Apple (AAPL)’s unusual 7-for-1 split, its first split in nine years, has investors thinking hard.
In an interview with FBN’s Maria Bartiromo ahead of Apple’s blockbuster second quarter fiscal 2014 results, JMP Securities analyst Alex Guana said, “Had Apple been intending to do a stock split, they had ample opportunity and should have done it a long time ago.”
But despite the tech giant’s most aggressive stock split in its history, investors who see a stock split as having more to do with perception than accounting, seem to like the excitement it generates with some even expecting more splits in the coming weeks from fundamentally strong companies. One such company is Priceline.com (PCLN).
Following Google (GOOGL), Mastercard (MA) and Apple splitting their stocks – what are the chances the online travel company with its stock trading above $1,200 p/sh will follow the trend?

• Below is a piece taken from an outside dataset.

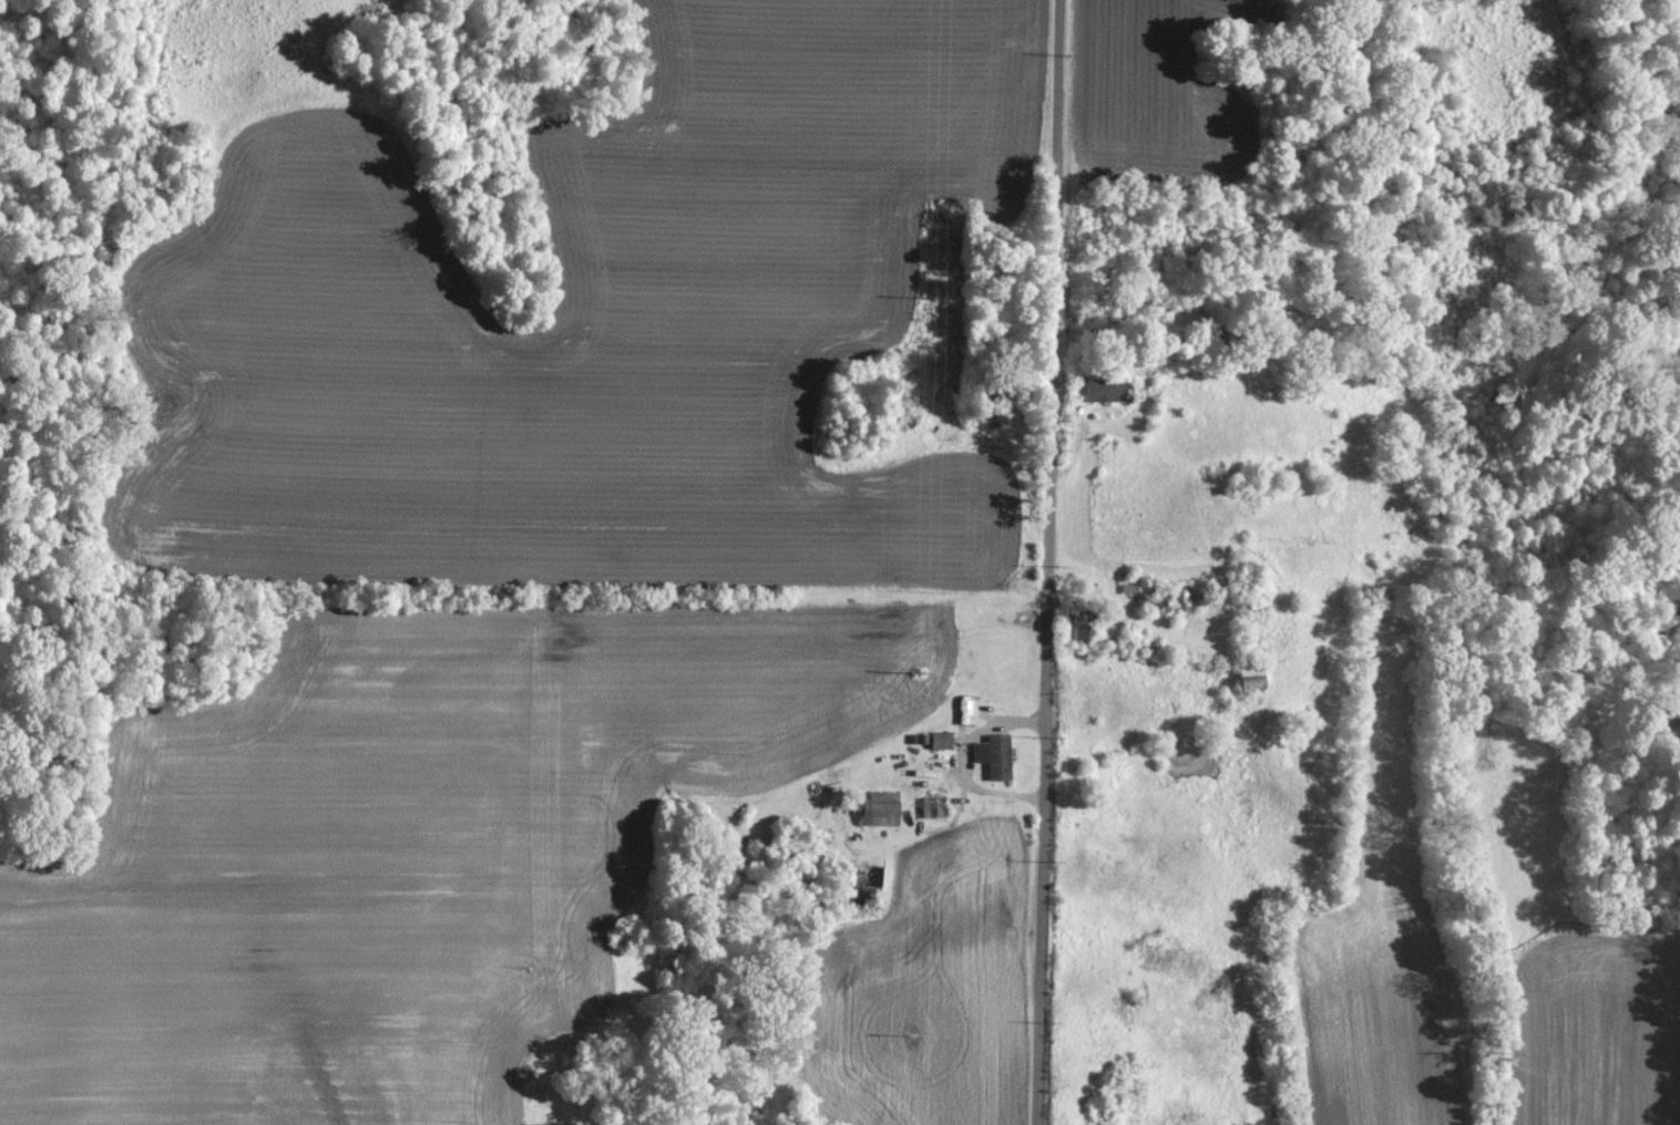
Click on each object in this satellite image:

Well, according to Keith Bliss, director of sales and marketing at brokerage Cuttone and Co, “It’s not out of the realm of possibility”, as lower prices have greater curb appeal to small investors.

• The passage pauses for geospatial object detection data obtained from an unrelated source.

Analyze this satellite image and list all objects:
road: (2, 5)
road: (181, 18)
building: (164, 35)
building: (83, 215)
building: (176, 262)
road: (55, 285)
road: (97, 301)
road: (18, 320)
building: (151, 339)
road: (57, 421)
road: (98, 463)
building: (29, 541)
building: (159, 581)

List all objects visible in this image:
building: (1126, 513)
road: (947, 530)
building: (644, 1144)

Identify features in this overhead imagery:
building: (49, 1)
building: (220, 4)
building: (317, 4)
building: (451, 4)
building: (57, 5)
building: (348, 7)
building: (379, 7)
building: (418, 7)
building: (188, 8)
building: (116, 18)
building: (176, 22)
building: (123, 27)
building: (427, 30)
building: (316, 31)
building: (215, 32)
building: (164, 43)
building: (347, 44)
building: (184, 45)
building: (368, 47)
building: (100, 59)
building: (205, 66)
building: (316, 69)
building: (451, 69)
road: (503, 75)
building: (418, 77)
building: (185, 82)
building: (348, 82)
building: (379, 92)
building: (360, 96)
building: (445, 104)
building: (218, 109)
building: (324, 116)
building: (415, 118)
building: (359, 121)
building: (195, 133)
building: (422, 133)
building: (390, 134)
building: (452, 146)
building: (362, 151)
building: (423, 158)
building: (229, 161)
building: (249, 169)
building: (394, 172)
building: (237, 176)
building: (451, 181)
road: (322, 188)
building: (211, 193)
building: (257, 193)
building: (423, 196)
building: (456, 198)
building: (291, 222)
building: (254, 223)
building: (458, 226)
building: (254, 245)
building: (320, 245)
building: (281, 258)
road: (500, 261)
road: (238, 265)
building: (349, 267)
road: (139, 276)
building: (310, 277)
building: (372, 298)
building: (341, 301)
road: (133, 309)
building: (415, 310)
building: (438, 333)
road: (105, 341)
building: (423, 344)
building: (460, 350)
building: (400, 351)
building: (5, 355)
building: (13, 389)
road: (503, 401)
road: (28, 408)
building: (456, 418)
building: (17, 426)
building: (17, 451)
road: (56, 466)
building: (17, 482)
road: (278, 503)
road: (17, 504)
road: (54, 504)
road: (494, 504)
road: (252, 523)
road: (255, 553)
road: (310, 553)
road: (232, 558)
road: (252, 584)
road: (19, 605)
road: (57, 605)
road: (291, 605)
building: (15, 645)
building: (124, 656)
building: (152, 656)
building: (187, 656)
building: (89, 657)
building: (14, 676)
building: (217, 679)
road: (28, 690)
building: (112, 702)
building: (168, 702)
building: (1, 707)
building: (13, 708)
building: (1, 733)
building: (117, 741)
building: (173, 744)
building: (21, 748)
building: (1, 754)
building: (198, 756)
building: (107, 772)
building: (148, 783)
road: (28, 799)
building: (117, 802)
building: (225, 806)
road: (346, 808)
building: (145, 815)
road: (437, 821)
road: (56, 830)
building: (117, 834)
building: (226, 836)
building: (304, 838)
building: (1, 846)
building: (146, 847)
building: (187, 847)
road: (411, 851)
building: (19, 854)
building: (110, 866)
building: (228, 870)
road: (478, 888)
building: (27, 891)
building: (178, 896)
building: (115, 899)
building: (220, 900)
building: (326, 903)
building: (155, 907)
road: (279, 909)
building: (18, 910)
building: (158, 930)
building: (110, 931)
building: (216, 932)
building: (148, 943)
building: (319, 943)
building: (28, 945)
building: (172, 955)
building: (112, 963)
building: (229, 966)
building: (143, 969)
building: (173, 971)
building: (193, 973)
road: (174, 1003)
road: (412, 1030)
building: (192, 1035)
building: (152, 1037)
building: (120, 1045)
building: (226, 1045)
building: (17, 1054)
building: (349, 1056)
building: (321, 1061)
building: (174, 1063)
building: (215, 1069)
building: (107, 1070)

Other market experts share Bliss’s viewpoint with some even suggesting the company may start to be pressured from its stockholders for a possible stock split.
That said, there is nothing out there in terms of rumors or reports to suggest a split is coming for Priceline. But since the company reports its Q1’14 earnings on May 8 before the opening bell, and considering PCLN is the most expensive single stock on the S&P 500, a stock split remains a possibility.
Priceline shares are down more than 6 points to $1,211 in premarket Friday trading. As of Thursday’s close, PCLN was up 78% y/y.